Before we jump into INFO 2040, we can note that the number of COVID-19 cases has exponentially grown from the time we started quarantining in March to now. There are over millions of active cases in the United States with about 300,000 people dead as a result and that number will only grow. Every state except Vermont and Hawaii is in a red zone. Though we have been discussing social networks for the majority of the semester, we can now take a turn to thinking of networks on the level of diseases. It is essential to view how diseases play into networks to stop the spread and create plans to defeat the flu.
In an epidemic, the first person to spread the disease is referred to as “Patient Zero;” in this case, this could be the first coronavirus case found in the Hubei province in China back in last November. They then meet however many people represented by variable k and those first edges between Patient Zero and other nodes are the First Wave. This group then multiplies exposure to the disease as Patient Zero did to create the Second Wave, the Second Wave will come into contact with others to create the Third Wave, and so forth. This large network shows how the virus came to be uncontrolled and too many people were in contact with the disease to slow it down. There then comes the question of if the epidemic will continue forever or will it eventually die out; I believe we have been in this state of uncertainty for the majority of the year but have traveled closer to the finish line.
Expanding on the epidemics module, the branching process model explains that each node has a number of neighbors (k) in the next wave and passes on the virus with a probability of p. There is a basic reproductive number R=pk; if R<1, then the disease is not replenishing and R>1, then it is more than replenishing itself. When R<1, it can die out in a number of steps but the disease will grow indefinitely with a probability higher than 0. We have been in state in which the basic reproductive number is more than 1 the whole year; for that reason, COVID-19 has persisted indefinitely and we have been required to wear masks to do anything we can to stop the spread. Bringing the mathematics and statistics into real life, we can reduce p and bring R to less than 1 by practicing better sanitary measures.
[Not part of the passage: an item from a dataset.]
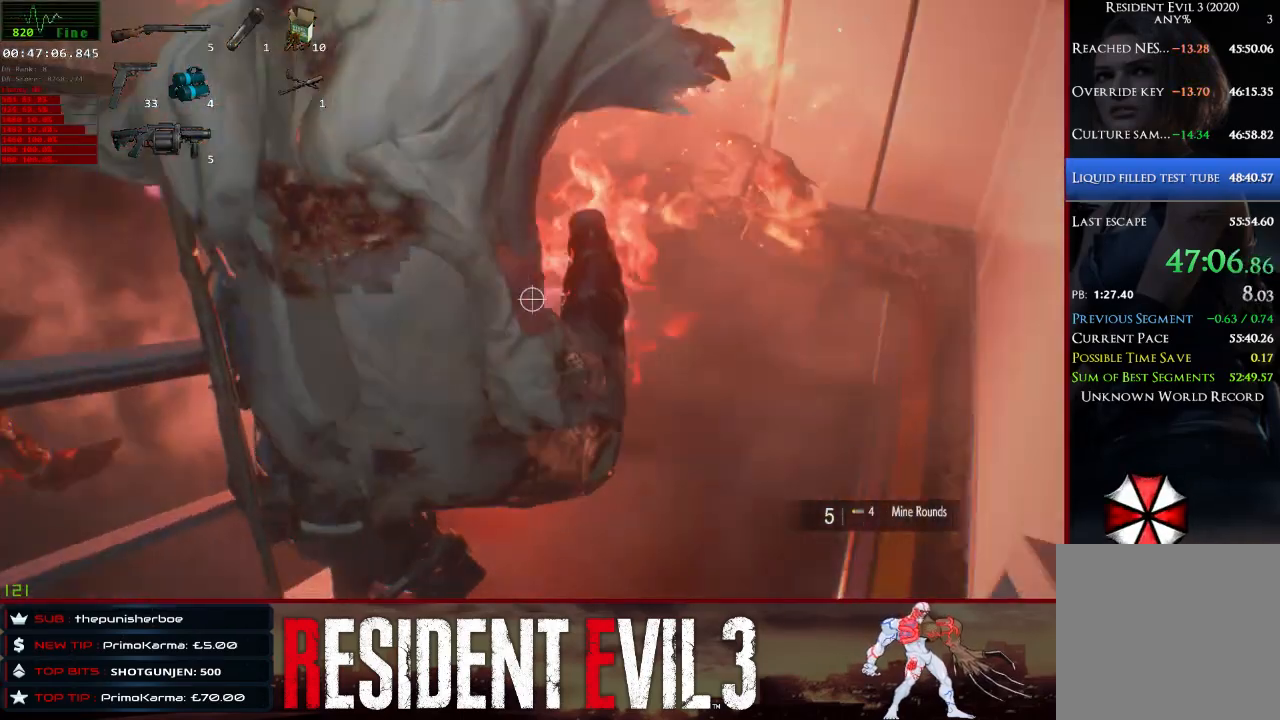
{"keys": ["shift", "w"], "mouse": [], "events": [[400, "mouse_right", "down"], [500, "mouse_right", "up"]]}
To reduce k, another variable in the equation, we can stop large gatherings and quarantine. Cornell implemented rules for COVID-19 in which we could not be in gatherings larger than 10 and we performed the latter for a great deal of 2020.
Lastly, we take a look at the SIR model in the concept of COVID-19 (Susceptible (S), Infectious (I), Removed (R)). In the SIR model, nodes in the state of I will infect each neighbor in the state of S with a probability of p. After affecting those in the state of S, R will be removed from the network. This visual is best explained by how someone is diagnosed with COVID-19, infects others around them, quarantines, and then has the coronavirus antibodies which removes them from the network model. This chain reaction goes forward through the model turning over more cases of I to R and S to I to R. The concept of an epidemic from INFO 2040 smoothly transitions on paper to real life; we see how cases of coronavirus increase exponentially and why we are where we are today.